Of course, as a person who has seen a movie before, I know neither the President nor the Terrorist are dead. It was all a relatively pointless ruse. You see, the real plan is to take control of a super-secret military system called Cerberus. It allows the US to destroy any of their nuclear missiles in flight. So, if a launch was ordered accidentally, or on bad intel, they can abort. Pretty interesting idea, screenplay. The system is only accessible by three people and in one location. Unfortunately, all three people are in that one location: the Presidential bunker. Now, how did the Terrorist know that the Chairman of the Joint Chiefs and the Secretary of Defense would all be in that room at the precise instant to allow them all to be hustled off to the super-secret bunker? I’m running out of ways to call this screenplay stupid!
Worse still are the scenes of torture when these two forthright and loyal retainers to the President are ordered by him to divulge their codes. His logic? “They’ll never get mine.” Aaron Eckhart: Worst Movie President Ever. Why? The Terrorist didn’t have to get the President’s third and final code. Their codebreaker–who, incidentally, was never introduced as a codebreaker until the third act–pretty much guesses the final code. Frick, I hate this screenplay.

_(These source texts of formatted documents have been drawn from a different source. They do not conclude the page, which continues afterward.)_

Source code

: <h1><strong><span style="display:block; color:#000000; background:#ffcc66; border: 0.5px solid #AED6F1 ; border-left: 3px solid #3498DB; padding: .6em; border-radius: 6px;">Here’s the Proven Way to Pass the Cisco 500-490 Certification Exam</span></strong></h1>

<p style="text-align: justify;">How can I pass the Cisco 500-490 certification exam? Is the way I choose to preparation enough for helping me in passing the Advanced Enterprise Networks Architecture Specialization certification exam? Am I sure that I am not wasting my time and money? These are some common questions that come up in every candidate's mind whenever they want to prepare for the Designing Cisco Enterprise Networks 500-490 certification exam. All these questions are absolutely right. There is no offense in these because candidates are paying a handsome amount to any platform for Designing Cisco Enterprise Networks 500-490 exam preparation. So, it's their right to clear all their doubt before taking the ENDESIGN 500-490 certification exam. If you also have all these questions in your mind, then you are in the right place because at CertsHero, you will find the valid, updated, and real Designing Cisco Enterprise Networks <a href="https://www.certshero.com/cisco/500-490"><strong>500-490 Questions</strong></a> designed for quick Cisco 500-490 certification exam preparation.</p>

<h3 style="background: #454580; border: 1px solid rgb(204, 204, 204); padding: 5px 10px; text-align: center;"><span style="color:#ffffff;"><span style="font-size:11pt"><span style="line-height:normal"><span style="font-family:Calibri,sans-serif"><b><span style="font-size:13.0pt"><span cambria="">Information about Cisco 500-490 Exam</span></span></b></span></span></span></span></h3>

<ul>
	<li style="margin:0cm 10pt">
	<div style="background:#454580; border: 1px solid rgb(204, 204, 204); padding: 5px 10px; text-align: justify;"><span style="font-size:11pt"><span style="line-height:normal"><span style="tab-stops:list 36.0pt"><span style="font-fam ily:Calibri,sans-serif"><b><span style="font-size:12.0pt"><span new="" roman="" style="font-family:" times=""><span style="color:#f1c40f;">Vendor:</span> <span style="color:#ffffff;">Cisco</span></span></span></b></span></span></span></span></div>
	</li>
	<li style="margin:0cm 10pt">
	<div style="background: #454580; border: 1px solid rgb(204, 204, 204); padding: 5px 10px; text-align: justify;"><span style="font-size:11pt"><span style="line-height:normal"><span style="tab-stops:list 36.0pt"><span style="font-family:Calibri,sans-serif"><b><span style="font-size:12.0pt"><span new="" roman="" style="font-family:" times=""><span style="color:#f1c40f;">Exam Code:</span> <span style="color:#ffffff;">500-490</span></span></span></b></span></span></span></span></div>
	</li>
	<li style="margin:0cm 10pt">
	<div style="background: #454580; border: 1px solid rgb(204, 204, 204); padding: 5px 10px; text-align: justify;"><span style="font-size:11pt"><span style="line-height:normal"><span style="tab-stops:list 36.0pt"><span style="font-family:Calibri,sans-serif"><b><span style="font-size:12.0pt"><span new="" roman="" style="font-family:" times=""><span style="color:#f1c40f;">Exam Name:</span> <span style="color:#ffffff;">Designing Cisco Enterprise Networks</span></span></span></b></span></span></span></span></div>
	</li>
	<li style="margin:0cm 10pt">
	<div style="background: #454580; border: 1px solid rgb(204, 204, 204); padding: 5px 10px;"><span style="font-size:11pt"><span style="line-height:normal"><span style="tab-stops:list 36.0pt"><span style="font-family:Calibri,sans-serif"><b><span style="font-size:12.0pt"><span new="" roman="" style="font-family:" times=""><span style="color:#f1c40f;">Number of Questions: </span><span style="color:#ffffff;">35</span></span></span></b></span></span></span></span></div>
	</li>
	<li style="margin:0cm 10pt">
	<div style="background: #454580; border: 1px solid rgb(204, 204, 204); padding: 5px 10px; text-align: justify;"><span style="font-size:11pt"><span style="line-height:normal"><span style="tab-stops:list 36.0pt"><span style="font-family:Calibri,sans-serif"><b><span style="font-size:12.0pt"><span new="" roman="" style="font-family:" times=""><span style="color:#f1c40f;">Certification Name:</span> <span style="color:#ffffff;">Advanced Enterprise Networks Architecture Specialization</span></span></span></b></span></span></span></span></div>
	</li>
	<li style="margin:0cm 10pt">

But the hits keep on coming. Once the Terrorist has the Cerberus system under his control, he plans to destroy every nuclear missile in every silo in the US. I thought, “Oh, that’s bad. No more nuclear deterrent.” No, the screenplay one-ups me with its epic suckage by explaining that the concussive force of destroying the missiles will detonate every nuclear bomb, reducing the US to a radioactive wasteland. This is where I want to punch the screenplay in the face. That is not how nuclear weapons work. The destruction of the missiles would have devastating strategic consequences, and cause a few thousand toxic messes underground, but they wouldn’t detonate any nuclear bombs.

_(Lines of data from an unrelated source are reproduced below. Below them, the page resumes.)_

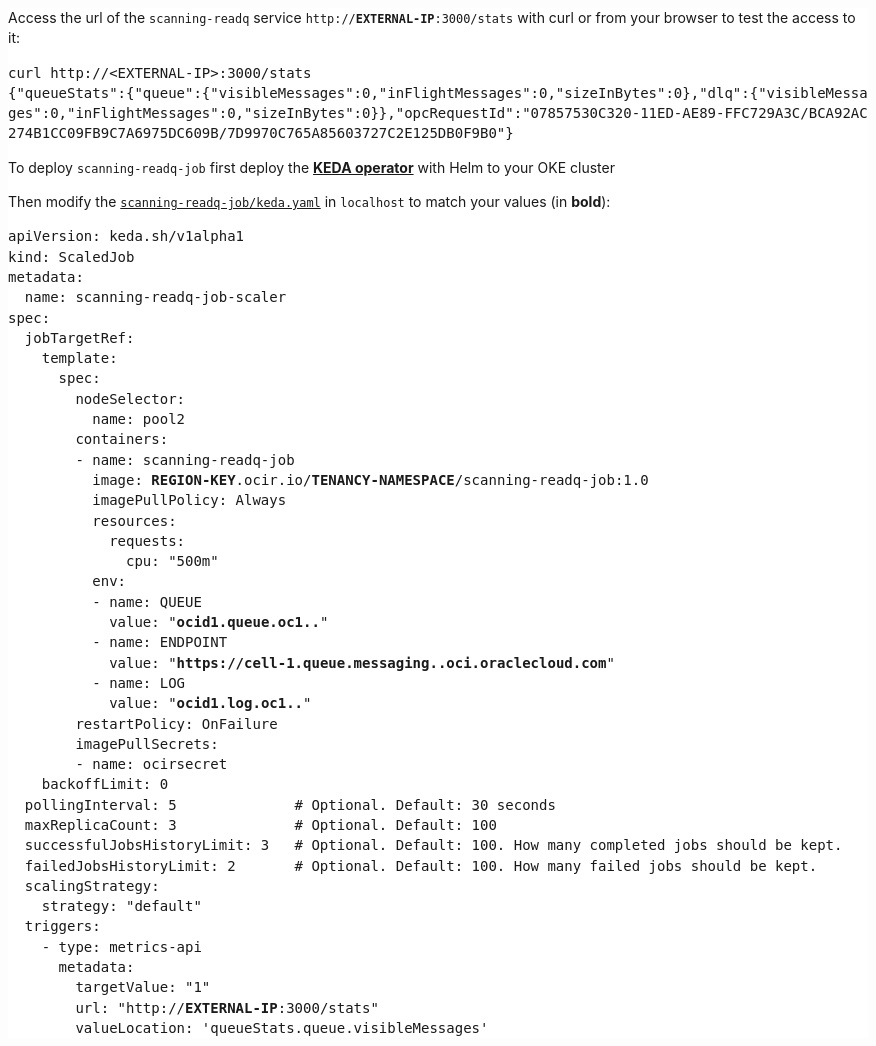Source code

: Access the url of the <code>scanning-readq</code> service <code>http://<b>EXTERNAL-IP</b>:3000/stats</code> with curl 
or from your browser to test the access to it:

<pre>
curl http://&lt;EXTERNAL-IP&gt;:3000/stats
{"queueStats":{"queue":{"visibleMessages":0,"inFlightMessages":0,"sizeInBytes":0},"dlq":{"visibleMessages":0,"inFlightMessages":0,"sizeInBytes":0}},"opcRequestId":"07857530C320-11ED-AE89-FFC729A3C/BCA92AC274B1CC09FB9C7A6975DC609B/7D9970C765A85603727C2E125DB0F9B0"}
</pre>

To deploy <code>scanning-readq-job</code> first deploy the <a href="https://keda.sh/docs/2.9/deploy/"><b>KEDA operator</b></a>
with Helm to your OKE cluster

Then modify the  <a href="scanning-readq-job/keda.yaml"><code>scanning-readq-job/keda.yaml</code></a> in <code>localhost</code> to match your values (in <b>bold</b>):

<pre>
apiVersion: keda.sh/v1alpha1
kind: ScaledJob
metadata:
  name: scanning-readq-job-scaler
spec:
  jobTargetRef:
    template:
      spec:
        nodeSelector:
          name: pool2
        containers:
        - name: scanning-readq-job
          image: <b>REGION-KEY</b>.ocir.io/<b>TENANCY-NAMESPACE</b>/scanning-readq-job:1.0
          imagePullPolicy: Always
          resources:
            requests:
              cpu: "500m"
          env:
          - name: QUEUE
            value: "<b>ocid1.queue.oc1..</b>"
          - name: ENDPOINT
            value: "<b>https://cell-1.queue.messaging..oci.oraclecloud.com</b>"
          - name: LOG
            value: "<b>ocid1.log.oc1..</b>"
        restartPolicy: OnFailure
        imagePullSecrets:
        - name: ocirsecret
    backoffLimit: 0  
  pollingInterval: 5              # Optional. Default: 30 seconds
  maxReplicaCount: 3              # Optional. Default: 100
  successfulJobsHistoryLimit: 3   # Optional. Default: 100. How many completed jobs should be kept.
  failedJobsHistoryLimit: 2       # Optional. Default: 100. How many failed jobs should be kept.
  scalingStrategy:
    strategy: "default"
  triggers:
    - type: metrics-api
      metadata:
        targetValue: "1"
        url: "http://<b>EXTERNAL-IP</b>:3000/stats"
        valueLocation: 'queueStats.queue.visibleMessages'
</pre>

Oh, screenplay, how I loathe you. And I haven’t even mentioned the President’s son, who’s spirited out of the White House to safety in the middle of Act Two, negating any drama that would generate. I forgot to bring up Butler’s unnecessary wife who never figures into anything and miraculously appears at the White House for his dramatic exit with the not-killed President. I could discuss how all the important people in the US Government who aren’t stuck in the bunker are sitting around a table talking to Gerard Butler on a cell phone for about nine hours. And that’s all they do. Oh, except when Robert Forster sends in some Special Forces troops to infiltrate the White House from the roof. The raid fails, but even though Butler has destroyed the secret weapon the terrorists used, the military isn’t attempting another raid because, as the screenplay puts it, “We don’t know what other surprises they have.” Frick, Special Forces guys, that’s what you’re paid to do!

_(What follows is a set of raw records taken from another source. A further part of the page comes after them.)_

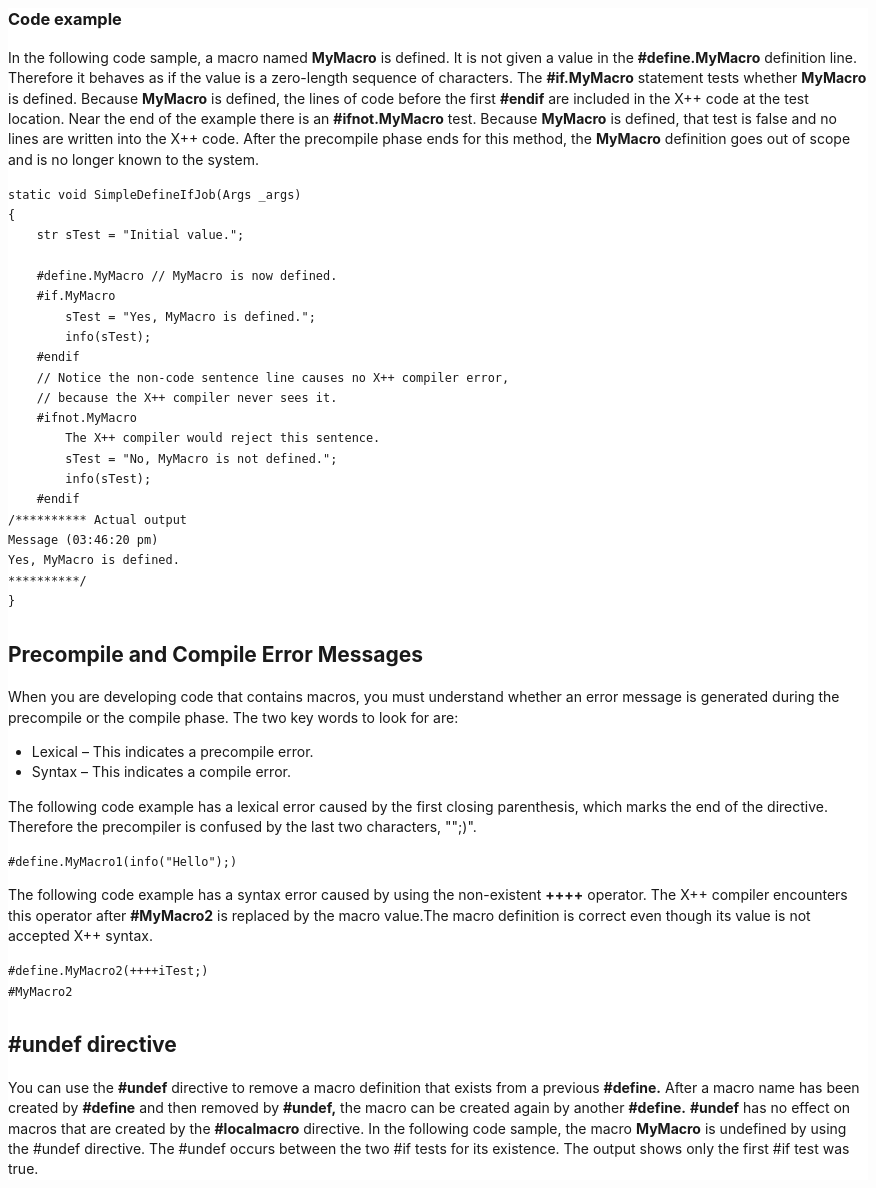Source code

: ### Code example

In the following code sample, a macro named **MyMacro** is defined. It is not given a value in the **\#define.MyMacro** definition line. Therefore it behaves as if the value is a zero-length sequence of characters. The **\#if.MyMacro** statement tests whether **MyMacro** is defined. Because **MyMacro** is defined, the lines of code before the first **\#endif** are included in the X++ code at the test location. Near the end of the example there is an **\#ifnot.MyMacro** test. Because **MyMacro** is defined, that test is false and no lines are written into the X++ code. After the precompile phase ends for this method, the **MyMacro** definition goes out of scope and is no longer known to the system.

    static void SimpleDefineIfJob(Args _args)
    {
        str sTest = "Initial value.";
        
        #define.MyMacro // MyMacro is now defined.
        #if.MyMacro
            sTest = "Yes, MyMacro is defined.";
            info(sTest);
        #endif
        // Notice the non-code sentence line causes no X++ compiler error,
        // because the X++ compiler never sees it.
        #ifnot.MyMacro
            The X++ compiler would reject this sentence.
            sTest = "No, MyMacro is not defined.";
            info(sTest);
        #endif
    /********** Actual output
    Message (03:46:20 pm)
    Yes, MyMacro is defined.
    **********/
    }

## Precompile and Compile Error Messages
When you are developing code that contains macros, you must understand whether an error message is generated during the precompile or the compile phase. The two key words to look for are:

-   Lexical – This indicates a precompile error.
-   Syntax – This indicates a compile error.

The following code example has a lexical error caused by the first closing parenthesis, which marks the end of the directive. Therefore the precompiler is confused by the last two characters, "";)".

    #define.MyMacro1(info("Hello");)

The following code example has a syntax error caused by using the non-existent **++++** operator. The X++ compiler encounters this operator after **\#MyMacro2** is replaced by the macro value.The macro definition is correct even though its value is not accepted X++ syntax.

    #define.MyMacro2(++++iTest;) 
    #MyMacro2

## \#undef directive
You can use the **\#undef** directive to remove a macro definition that exists from a previous **\#define.** After a macro name has been created by **\#define** and then removed by **\#undef,** the macro can be created again by another **\#define.** **\#undef** has no effect on macros that are created by the **\#localmacro** directive. In the following code sample, the macro **MyMacro** is undefined by using the \#undef directive. The \#undef occurs between the two \#if tests for its existence. The output shows only the first \#if test was true.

I’m convinced that about thirty-five seconds after Emmerich announced he was making White House Down, someone over at Millenium Films (or one of the other production companies involved) said, “Sweet. We can steal that idea. Write me a screenplay, STAT! We have to get this onto screens by April 2013.” “But, sir,” says an about-to-be-fired lackey, “we won’t actually have time to polish the story, let alone render any of the effects shots we need.” “Who cares!” shouts the exec, and laughs maniacally, mentally counting the money he’ll be making.
So, I guess my review is thumbs down.